HOT POT MURDER is a highly successful second serving in the L.A. Night Market series. Yale and Celine are so much fun to follow as they traverse L.A. tracking down clues. Celine is tech-savvy and fashionable, whereas Yale is whip-smart and quieter. Their growing loyalty to each other is heart-warming, as they are recently reunited cousins who had not seen each other in twenty years. Together, they are no longer lonely and they form a fabulous crime-solving duo. Celine’s struggles with her visiting family are also entertaining as the young woman exerts her independence against her domineering parents. The food, family dynamics, restaurant community, and the East Village Night Market add great texture and atmosphere to the novel and keep readers entertained until the chilling conclusion. The mystery is nicely plotted with intelligent and intricate clues. The discoveries and subsequent actions are plausible and the reader never feels cheated or misled. With great writing and atmosphere, this series continues to be strong and readers will be excited for their next trip to the night market.
Trouble is brewing for cousins Yale and Celine Yee after a hot pot dinner gets overheated and ends in murder in this second novel of the L.A. Night Market series by Jennifer J. Chow.
Yale and Celine Yee’s food stall business is going so well that they’ve been invited to join an exclusive dinner with the local restaurant owners association. The members gather together for a relaxing hot pot feast…until Jeffery Vue, president of the group, receives a literal shock to his system and dies.

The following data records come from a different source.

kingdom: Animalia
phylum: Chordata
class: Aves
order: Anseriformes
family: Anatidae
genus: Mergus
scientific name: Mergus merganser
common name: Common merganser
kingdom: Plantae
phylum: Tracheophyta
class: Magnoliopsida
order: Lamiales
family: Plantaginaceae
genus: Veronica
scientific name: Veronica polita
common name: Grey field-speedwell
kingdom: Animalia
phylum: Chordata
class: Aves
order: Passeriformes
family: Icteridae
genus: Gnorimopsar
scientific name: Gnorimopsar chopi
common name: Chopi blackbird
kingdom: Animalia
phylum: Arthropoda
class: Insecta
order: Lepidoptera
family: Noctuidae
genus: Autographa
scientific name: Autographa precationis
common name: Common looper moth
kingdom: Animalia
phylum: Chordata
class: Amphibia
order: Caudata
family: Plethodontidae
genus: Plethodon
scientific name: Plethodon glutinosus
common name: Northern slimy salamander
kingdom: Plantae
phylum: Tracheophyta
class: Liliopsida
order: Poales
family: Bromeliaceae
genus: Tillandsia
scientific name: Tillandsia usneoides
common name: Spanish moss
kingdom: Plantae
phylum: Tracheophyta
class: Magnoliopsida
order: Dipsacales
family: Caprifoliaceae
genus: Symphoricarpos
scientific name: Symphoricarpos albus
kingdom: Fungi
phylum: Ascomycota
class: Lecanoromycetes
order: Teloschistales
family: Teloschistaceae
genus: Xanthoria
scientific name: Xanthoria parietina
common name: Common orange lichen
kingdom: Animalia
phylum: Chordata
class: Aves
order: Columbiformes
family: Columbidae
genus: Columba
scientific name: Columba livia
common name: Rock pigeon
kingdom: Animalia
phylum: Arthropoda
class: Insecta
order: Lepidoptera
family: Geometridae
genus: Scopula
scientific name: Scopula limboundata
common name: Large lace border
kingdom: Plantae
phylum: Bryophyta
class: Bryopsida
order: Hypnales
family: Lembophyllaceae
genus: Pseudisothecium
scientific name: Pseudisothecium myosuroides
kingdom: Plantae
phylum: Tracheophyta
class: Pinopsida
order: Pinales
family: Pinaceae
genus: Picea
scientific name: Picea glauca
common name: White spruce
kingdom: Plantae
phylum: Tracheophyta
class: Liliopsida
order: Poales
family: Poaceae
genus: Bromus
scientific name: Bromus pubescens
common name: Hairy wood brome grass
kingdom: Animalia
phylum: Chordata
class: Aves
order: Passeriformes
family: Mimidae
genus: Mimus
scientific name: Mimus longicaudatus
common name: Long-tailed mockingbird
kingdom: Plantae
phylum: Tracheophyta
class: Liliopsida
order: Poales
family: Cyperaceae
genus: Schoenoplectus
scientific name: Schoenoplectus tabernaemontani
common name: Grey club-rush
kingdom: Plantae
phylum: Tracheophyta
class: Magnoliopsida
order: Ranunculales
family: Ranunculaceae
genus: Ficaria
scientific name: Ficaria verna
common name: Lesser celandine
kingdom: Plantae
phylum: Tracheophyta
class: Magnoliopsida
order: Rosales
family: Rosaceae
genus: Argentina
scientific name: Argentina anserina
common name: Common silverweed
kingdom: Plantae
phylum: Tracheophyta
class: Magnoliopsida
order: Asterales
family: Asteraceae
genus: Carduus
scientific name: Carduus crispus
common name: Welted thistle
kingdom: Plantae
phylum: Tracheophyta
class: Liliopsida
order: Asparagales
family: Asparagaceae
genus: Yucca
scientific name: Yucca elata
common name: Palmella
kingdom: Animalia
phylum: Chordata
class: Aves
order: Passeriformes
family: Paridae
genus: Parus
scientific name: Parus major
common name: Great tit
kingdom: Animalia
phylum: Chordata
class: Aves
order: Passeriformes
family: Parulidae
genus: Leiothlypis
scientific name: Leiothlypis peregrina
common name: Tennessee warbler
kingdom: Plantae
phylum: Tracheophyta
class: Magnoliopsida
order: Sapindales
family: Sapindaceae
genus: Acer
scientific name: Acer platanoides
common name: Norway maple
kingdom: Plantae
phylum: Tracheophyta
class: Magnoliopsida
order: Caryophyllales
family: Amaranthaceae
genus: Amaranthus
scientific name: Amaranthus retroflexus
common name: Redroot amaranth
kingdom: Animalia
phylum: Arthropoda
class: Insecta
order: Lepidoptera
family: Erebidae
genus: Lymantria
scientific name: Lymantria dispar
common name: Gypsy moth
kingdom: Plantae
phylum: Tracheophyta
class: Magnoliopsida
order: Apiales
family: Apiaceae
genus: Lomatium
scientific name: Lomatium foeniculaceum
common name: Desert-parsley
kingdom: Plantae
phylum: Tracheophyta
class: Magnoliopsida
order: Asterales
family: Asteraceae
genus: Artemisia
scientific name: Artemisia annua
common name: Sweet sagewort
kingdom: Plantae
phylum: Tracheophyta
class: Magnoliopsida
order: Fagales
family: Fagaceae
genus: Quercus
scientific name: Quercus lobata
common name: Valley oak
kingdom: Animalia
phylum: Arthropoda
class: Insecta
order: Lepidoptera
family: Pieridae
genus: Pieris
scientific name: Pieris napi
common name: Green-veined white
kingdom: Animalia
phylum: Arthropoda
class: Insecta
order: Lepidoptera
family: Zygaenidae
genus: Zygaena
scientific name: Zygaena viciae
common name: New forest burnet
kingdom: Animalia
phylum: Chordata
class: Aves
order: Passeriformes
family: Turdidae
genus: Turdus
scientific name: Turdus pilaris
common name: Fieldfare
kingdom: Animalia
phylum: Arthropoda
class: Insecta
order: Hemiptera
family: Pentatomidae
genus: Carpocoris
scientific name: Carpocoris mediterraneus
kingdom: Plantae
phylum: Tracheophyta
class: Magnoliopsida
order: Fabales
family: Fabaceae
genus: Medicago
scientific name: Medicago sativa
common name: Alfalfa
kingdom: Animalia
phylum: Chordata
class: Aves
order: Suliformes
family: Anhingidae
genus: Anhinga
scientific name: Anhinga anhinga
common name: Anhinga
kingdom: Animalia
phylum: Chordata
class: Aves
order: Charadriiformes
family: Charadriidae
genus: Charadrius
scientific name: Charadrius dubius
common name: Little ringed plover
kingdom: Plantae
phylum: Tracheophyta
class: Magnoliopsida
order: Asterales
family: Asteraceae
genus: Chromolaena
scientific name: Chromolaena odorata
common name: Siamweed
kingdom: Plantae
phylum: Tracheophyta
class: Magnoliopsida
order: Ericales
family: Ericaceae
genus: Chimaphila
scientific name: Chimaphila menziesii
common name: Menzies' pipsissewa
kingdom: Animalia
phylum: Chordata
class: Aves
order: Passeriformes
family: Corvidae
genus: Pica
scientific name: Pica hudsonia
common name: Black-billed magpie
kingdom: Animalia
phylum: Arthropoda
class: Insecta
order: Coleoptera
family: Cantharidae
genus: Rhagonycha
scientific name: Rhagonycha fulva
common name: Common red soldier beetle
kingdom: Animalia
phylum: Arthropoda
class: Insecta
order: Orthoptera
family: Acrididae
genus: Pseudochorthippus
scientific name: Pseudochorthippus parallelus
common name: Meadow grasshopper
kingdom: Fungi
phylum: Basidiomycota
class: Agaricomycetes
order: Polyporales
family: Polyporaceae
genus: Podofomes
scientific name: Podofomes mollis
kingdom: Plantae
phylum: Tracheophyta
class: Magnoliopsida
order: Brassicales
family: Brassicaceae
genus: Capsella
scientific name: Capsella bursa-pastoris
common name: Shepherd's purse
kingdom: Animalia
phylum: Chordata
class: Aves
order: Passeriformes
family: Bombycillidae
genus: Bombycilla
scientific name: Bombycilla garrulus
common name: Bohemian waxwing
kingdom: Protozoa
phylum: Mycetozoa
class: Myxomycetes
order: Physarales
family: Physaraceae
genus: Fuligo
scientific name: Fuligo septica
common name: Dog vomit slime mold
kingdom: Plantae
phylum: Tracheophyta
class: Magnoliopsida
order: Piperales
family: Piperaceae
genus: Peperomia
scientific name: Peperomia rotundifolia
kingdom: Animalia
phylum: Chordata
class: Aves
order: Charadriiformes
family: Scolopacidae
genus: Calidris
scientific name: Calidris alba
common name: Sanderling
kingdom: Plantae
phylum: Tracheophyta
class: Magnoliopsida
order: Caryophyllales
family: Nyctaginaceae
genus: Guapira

Everyone at the meal is a suspect, but the authorities are homing in on family friend Ai Ho, owner of the restaurant where Jeffery was killed—and Yale’s dad is a close second on their list. Yale and Celine step up to the plate and investigate the dinner attendees: the association’s ambitious VP, a familiar frenemy, a ramen king, a snacks shopkeeper, and a second-generation restaurateur. It’s up to the detecting duo to figure out what really happened before their friends and family have to close their businesses for good.